- Aim of the task -
Copy out the lines from the line with "33 min would be most convenient for me." to the line with "11 h 45 min", renaming "watch" as "timepiece" and changing nothing else.

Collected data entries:
** BEGIN **

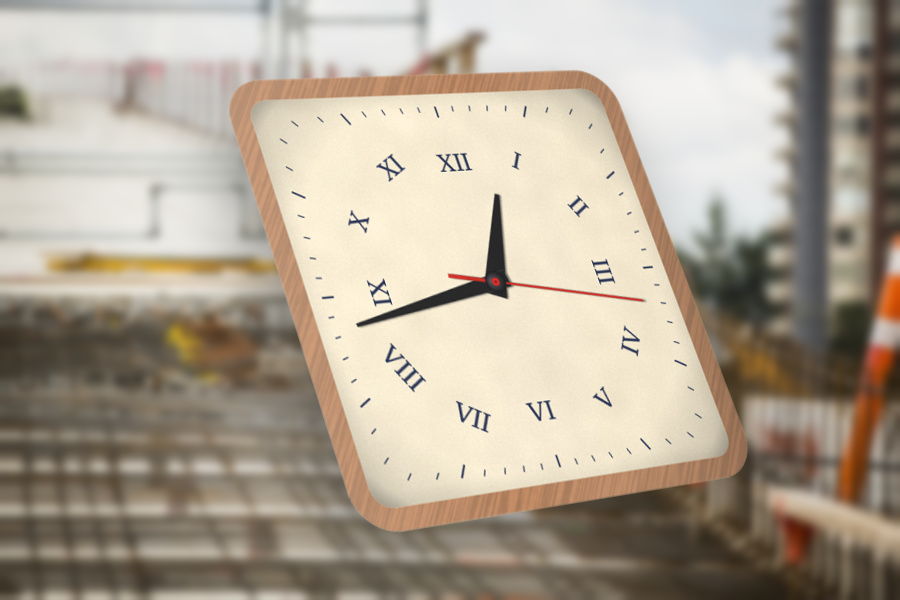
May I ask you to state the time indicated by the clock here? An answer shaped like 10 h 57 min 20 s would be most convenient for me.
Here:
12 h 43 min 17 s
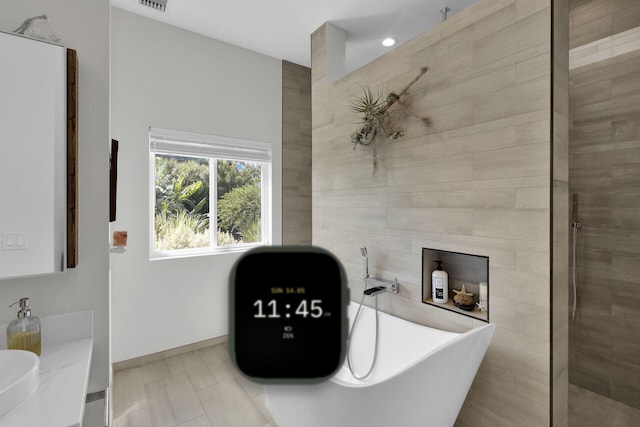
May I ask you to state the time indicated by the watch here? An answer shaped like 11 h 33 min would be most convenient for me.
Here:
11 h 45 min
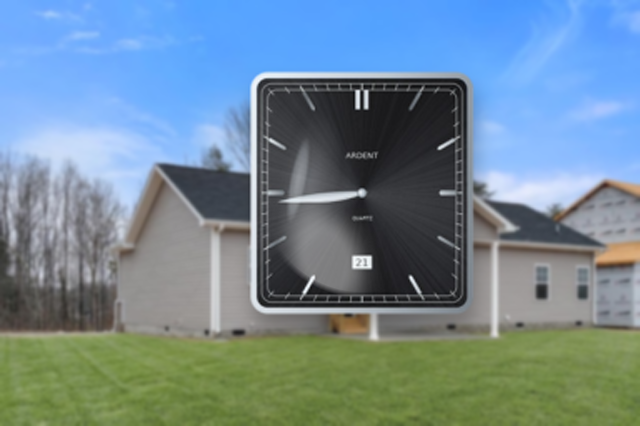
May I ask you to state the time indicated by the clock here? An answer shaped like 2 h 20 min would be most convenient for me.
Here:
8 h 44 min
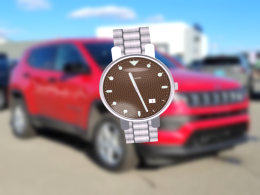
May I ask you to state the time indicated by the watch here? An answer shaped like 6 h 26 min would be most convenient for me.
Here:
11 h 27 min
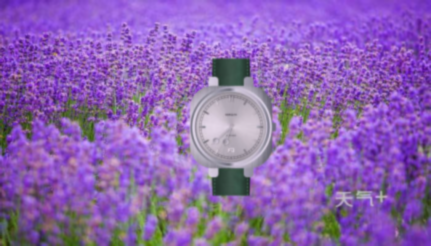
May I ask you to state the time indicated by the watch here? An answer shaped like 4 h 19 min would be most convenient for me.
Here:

** END **
** BEGIN **

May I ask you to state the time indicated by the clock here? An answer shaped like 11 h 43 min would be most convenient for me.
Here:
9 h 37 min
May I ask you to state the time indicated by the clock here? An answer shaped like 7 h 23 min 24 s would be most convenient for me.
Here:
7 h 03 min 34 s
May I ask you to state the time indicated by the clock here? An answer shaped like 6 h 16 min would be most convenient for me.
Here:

** END **

- Correct response -
May I ask you to state the time indicated by the timepiece here? An answer shaped like 11 h 33 min would be most convenient for me.
Here:
11 h 45 min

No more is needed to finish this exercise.